• Problem to work on:
Check each line of the data, and copy those where "Digitalization" appears.

• Data in this exercise:
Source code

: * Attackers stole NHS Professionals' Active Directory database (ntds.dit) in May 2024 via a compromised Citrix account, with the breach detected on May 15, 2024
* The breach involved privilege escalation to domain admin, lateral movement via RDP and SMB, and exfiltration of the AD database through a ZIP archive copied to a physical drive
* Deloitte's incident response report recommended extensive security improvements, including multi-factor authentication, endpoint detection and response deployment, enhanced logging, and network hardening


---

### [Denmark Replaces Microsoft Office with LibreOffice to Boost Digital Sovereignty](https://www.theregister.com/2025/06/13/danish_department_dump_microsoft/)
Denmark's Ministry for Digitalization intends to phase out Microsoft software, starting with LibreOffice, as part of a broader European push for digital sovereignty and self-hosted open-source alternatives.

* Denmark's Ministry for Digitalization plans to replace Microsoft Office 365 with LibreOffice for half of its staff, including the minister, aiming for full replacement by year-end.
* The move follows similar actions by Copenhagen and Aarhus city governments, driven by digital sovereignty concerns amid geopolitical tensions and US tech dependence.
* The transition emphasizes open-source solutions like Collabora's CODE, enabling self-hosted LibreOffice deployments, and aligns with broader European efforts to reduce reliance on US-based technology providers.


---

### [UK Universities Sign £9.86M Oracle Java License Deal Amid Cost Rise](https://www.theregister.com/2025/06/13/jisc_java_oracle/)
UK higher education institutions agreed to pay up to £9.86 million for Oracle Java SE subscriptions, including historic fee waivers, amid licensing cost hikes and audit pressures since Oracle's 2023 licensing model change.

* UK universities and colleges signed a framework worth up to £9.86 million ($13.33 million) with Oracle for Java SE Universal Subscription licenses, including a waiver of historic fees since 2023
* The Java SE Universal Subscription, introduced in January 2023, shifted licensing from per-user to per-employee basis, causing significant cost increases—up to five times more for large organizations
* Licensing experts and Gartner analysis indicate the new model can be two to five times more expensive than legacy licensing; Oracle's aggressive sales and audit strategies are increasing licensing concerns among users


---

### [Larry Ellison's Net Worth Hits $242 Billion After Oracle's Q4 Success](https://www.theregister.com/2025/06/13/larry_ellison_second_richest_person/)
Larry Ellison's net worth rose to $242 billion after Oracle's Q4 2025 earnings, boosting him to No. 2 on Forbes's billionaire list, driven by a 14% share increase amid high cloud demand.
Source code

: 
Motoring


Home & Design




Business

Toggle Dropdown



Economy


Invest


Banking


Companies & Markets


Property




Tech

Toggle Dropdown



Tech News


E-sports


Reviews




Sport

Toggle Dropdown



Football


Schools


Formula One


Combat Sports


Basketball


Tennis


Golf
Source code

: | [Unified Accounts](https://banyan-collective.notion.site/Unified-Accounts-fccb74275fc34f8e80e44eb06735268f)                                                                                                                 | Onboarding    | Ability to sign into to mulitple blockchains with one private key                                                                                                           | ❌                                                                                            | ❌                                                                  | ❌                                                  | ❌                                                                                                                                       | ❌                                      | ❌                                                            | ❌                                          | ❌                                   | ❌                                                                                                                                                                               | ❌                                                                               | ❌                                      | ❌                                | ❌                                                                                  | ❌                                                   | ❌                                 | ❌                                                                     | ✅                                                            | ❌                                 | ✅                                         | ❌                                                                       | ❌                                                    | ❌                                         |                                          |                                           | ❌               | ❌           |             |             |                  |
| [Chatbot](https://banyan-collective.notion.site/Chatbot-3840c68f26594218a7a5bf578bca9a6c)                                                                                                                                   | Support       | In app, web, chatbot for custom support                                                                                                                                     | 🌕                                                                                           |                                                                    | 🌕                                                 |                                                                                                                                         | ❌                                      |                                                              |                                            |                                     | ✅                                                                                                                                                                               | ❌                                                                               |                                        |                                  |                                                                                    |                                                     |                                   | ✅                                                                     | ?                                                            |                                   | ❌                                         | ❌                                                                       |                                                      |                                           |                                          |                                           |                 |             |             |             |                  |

• Output for this exercise:
Denmark's Ministry for Digitalization intends to phase out Microsoft software, starting with LibreOffice, as part of a broader European push for digital sovereignty and self-hosted open-source alternatives.
* Denmark's Ministry for Digitalization plans to replace Microsoft Office 365 with LibreOffice for half of its staff, including the minister, aiming for full replacement by year-end.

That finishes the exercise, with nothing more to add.